Select among redundant predictors.
与普通最小二乘相比，产生的收缩估计值可能低于预测误差。

Elastic net is a related technique. Use it when you have several highly correlated variables.lassoglmprovides elastic net regularization when you set theAlpha名称值对严格介于0和1。

For details about lasso and elastic net computations and algorithms, seeGeneralized Linear Model Lasso and Elastic Net。有关广义线性模型的讨论，请参见What Are Generalized Linear Models?。

Generalized Linear Model Lasso and Elastic Net

Overview of Lasso and Elastic Net

Lasso是用于估计广义线性模型的正则化技术。拉索包括约束估计系数大小的罚款项。因此，它类似于Ridge Regression。Lasso is a收缩估计器：它产生的系数估计值是偏差为小的。然而，将套索估计器应用于新数据时的错误可能比普通的最大似然估计器更小。

Unlike ridge regression, as the penalty term increases, the lasso technique sets more coefficients to zero. This means that the lasso estimator is a smaller model, with fewer predictors. As such, lasso is an alternative tostepwise regression和other model selection and dimensionality reduction techniques.

Elastic netis a related technique. Elastic net is akin to a hybrid of ridge regression and lasso regularization. Like lasso, elastic net can generate reduced models by generating zero-valued coefficients. Empirical studies suggest that the elastic net technique can outperform lasso on data with highly correlated predictors.

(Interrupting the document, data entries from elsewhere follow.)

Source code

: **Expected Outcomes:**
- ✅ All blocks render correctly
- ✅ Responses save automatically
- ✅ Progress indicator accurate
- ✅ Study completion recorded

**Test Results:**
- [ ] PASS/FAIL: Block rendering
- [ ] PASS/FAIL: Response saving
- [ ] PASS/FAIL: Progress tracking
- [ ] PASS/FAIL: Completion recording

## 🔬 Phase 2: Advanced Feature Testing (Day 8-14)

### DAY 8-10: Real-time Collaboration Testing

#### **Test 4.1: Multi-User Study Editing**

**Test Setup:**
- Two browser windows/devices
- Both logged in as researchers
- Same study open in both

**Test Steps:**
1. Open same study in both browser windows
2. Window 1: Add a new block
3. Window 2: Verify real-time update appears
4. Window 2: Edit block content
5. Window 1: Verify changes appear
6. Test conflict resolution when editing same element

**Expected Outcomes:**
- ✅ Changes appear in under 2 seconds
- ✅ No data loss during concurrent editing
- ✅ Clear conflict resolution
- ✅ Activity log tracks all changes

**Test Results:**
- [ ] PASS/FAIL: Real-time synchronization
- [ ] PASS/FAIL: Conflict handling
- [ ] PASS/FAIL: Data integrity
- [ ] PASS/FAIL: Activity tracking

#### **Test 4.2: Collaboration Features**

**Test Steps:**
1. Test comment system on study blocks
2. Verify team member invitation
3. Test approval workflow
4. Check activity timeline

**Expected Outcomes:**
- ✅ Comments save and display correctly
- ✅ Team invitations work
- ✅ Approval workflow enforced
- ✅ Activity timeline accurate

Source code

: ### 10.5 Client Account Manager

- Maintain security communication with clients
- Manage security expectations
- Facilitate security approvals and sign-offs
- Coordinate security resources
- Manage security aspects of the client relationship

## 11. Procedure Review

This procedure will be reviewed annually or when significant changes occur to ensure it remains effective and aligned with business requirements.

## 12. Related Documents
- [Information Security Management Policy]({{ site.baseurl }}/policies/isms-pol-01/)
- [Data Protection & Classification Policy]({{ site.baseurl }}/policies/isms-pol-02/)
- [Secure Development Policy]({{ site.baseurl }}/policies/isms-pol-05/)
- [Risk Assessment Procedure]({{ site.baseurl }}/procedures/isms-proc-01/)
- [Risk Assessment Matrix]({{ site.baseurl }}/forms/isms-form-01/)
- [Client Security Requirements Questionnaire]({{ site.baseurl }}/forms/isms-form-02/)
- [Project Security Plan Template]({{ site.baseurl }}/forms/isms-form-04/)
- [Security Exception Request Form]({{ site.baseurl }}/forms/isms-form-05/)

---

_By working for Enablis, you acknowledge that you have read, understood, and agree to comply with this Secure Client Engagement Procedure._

Definition of Lasso for Generalized Linear Models

For a nonnegative value ofλ,lassoglmsolves the problem

$\min_{β_{0}, β} (\frac{1}{N} 偏差 (β_{0}, β) + λ \sum_{j = 1}^{p} | β_{j} |) 。$

The function Deviance in this equation is the deviance of the model fit to the responses using the interceptβ₀和the predictor coefficientsβ。偏差的公式取决于distrparameter you supply tolassoglm。Minimizing theλ- 二元偏差等效于最大化λ-penalized loglikelihood.
Nis the number of observations.
λis a nonnegative regularization parameter corresponding to one value ofLambda。
The parametersβ₀和βare a scalar and a vector of lengthp, respectively.

作为λincreases, the number of nonzero components ofβdecreases.

The lasso problem involves theL¹norm ofβ, as contrasted with the elastic net algorithm.

通用线性模型的弹性网的定义

Forαstrictly between 0 and 1, and nonnegativeλ，弹性网解决了问题

$\min_{β_{0}, β} (\frac{1}{N} 偏差 (β_{0}, β) + λ P_{α} (β)),$

where

$P_{α} (β) = \frac{(1 - α)}{2} {‖ β ‖}_{2}^{2} + α {‖ β ‖}_{1} = \sum_{j = 1}^{p} (\frac{(1 - α)}{2} β_{j}^{2} + α | β_{j} |) 。$

Elastic net is the same as lasso whenα= 1. For other values ofα，罚款P_α(β) interpolates between theL¹norm ofβ和the squaredL²norm ofβ。作为αshrinks toward 0, elastic net approachesridgeregression.

参考

[1] Tibshirani, R.通过拉索回归收缩和选择。皇家统计学会杂志》的系列B, Vol. 58, No. 1, pp. 267–288, 1996.

[2] Zou, H. and T. Hastie.Regularization and Variable Selection via the Elastic Net.皇家统计学会杂志》的系列B, Vol. 67, No. 2, pp. 301–320, 2005.

[3] Friedman, J., R. Tibshirani, and T. Hastie.Regularization Paths for Generalized Linear Models via Coordinate Descent.Journal of Statistical Software, Vol. 33, No. 1, 2010.https://www.jstatsoft.org/v33/i01

[4] Hastie, T., R. Tibshirani, and J. Friedman.统计学习的要素，2nd edition. Springer, New York, 2008.

[5] McCullagh, P., and J. A. Nelder.Generalized Linear Models,2nd edition. Chapman & Hall/CRC Press, 1989.